*To-do item a*.
Write out as a numbered list the lines of the entries from the first line of the entries up to and including the line containing "навеки неотъемлемое достояние", omitting blank lines.

Hmm, 30 billion parameters in a new open free AI model where images, video, and audio all work. Hmm, [clears throat] why? There are a bunch of other
free systems around in this area like the amazing Gemma 4. So, what does this do better than those? Two words, throughput and cost efficiency. Okay,
what does that mean in practice? Now, hold on to your papers, fellow scholars, because it processes
almost 10 hours of video per hour. Whoo, that is nearly 10 times real time. That is insanely quick. Wow, almost three times faster than Gwen 3 Omni.
And when processing documents, it gets up to seven times faster. To run it locally, you'll want something like this or a beefy desktop GPU. We're
talking about 25 gigs of video memory, not something you run on your phone. And to run it in the cloud, I
use Lambda. Okay, so how did they do that? Where's the magic sauce? Well, it does five things really well and one thing not so well. Dear fellow
scholars, this is Two Minute Papers with Dr. Károly Zsolnai-Fehér. Well, one, member layers scale linearly with context length instead of
quadratically. What does that mean? Well, it means you throw everything you got at it. The more documents you have,
the longer video or audio you have, the bigger the advantage this one has. So, if you're running something online that processes those on a mass
scale, this is going to be incredible. Two, when audio comes in, this side converts raw audio waves into tokens, but differently than elsewhere.

*To-do item b*.
Copy the passage of the transcript on the open AI model from "Hmm, 30 billion" up to and including "Gwen 3 Omni.".

*Records shown*.
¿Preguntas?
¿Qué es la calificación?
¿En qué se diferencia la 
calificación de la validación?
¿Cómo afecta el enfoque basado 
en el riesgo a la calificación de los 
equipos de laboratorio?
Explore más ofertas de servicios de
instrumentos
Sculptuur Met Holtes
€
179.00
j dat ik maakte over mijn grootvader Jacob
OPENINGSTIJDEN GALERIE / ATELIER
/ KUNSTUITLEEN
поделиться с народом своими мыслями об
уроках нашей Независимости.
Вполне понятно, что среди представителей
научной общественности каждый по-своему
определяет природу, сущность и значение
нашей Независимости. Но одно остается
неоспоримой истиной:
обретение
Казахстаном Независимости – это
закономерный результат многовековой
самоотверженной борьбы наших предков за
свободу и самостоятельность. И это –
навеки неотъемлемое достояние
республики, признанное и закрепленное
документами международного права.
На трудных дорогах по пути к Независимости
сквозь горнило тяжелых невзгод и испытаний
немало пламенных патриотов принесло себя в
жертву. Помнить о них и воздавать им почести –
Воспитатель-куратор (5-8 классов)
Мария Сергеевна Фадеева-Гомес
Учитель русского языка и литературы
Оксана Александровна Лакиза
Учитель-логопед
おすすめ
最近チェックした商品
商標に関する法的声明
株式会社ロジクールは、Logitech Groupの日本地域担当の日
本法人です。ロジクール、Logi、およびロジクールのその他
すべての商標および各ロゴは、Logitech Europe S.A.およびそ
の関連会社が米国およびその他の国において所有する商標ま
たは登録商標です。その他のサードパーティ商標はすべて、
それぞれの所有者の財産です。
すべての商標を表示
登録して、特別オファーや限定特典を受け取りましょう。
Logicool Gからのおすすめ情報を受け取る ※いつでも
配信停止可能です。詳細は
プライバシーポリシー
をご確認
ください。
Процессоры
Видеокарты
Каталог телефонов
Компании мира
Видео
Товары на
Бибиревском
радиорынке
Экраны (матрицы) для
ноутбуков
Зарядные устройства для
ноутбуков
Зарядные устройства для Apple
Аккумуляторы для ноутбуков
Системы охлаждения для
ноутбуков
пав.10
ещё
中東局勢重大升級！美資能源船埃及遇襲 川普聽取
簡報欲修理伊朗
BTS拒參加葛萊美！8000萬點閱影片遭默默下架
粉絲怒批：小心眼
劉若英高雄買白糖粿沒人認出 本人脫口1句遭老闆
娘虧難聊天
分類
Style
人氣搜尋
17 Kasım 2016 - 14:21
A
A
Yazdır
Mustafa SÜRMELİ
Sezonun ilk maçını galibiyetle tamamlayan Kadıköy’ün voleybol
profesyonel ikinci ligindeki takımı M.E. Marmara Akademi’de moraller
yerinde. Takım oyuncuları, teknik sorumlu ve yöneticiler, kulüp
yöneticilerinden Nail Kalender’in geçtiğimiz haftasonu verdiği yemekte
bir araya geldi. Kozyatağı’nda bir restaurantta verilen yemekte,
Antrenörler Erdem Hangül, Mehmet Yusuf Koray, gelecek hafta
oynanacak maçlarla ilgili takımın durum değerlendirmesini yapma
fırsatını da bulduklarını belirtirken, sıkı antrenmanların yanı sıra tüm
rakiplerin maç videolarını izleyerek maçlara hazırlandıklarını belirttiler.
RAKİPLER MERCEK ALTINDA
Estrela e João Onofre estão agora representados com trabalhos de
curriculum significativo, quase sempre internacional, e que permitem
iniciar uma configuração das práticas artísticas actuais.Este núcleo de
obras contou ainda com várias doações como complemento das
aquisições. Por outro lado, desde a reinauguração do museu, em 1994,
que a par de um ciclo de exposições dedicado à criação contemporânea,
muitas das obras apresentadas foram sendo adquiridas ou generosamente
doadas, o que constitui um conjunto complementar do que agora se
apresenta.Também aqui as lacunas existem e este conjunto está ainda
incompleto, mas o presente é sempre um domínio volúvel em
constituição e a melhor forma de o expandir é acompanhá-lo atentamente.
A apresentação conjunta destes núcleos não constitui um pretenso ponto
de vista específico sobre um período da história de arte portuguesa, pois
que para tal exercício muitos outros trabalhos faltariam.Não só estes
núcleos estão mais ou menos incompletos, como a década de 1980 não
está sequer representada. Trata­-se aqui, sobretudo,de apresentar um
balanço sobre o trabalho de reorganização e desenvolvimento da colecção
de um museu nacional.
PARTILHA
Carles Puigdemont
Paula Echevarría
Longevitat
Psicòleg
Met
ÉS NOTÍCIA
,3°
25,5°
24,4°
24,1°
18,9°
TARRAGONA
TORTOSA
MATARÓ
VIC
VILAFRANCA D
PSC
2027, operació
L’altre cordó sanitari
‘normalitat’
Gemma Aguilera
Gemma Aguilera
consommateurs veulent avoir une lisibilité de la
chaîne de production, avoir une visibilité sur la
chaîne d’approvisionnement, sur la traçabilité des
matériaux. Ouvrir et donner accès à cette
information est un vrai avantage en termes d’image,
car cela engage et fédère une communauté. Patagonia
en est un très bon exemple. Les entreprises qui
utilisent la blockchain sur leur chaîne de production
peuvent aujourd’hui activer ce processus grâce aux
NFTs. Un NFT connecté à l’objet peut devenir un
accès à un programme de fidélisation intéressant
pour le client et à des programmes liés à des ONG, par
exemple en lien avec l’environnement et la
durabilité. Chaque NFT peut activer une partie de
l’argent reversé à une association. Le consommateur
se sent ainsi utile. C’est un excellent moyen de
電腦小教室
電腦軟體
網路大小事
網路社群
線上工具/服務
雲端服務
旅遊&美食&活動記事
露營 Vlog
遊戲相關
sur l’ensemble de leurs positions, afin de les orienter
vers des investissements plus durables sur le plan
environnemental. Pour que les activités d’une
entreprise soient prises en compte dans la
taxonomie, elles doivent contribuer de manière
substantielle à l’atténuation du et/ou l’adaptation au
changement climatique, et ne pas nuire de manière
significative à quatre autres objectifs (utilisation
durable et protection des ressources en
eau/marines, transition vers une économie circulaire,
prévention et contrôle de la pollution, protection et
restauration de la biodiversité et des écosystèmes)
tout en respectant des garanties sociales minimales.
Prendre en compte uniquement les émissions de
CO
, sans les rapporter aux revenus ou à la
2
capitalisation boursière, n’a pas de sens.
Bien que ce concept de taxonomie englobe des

*Response a*.
1. ¿Preguntas?
2. ¿Qué es la calificación?
3. ¿En qué se diferencia la 
4. calificación de la validación?
5. ¿Cómo afecta el enfoque basado 
6. en el riesgo a la calificación de los 
7. equipos de laboratorio?
8. Explore más ofertas de servicios de
9. instrumentos
10. Sculptuur Met Holtes
11. €
12. 179.00
13. j dat ik maakte over mijn grootvader Jacob
14. OPENINGSTIJDEN GALERIE / ATELIER
15. / KUNSTUITLEEN
16. поделиться с народом своими мыслями об
17. уроках нашей Независимости.
18. Вполне понятно, что среди представителей
19. научной общественности каждый по-своему
20. определяет природу, сущность и значение
21. нашей Независимости. Но одно остается
22. неоспоримой истиной:
23. обретение
24. Казахстаном Независимости – это
25. закономерный результат многовековой
26. самоотверженной борьбы наших предков за
27. свободу и самостоятельность. И это –
28. навеки неотъемлемое достояние

*Response b*.
Hmm, 30 billion parameters in a new open free AI model where images, video, and audio all work. Hmm, [clears throat] why? There are a bunch of other
free systems around in this area like the amazing Gemma 4. So, what does this do better than those? Two words, throughput and cost efficiency. Okay,
what does that mean in practice? Now, hold on to your papers, fellow scholars, because it processes
almost 10 hours of video per hour. Whoo, that is nearly 10 times real time. That is insanely quick. Wow, almost three times faster than Gwen 3 Omni.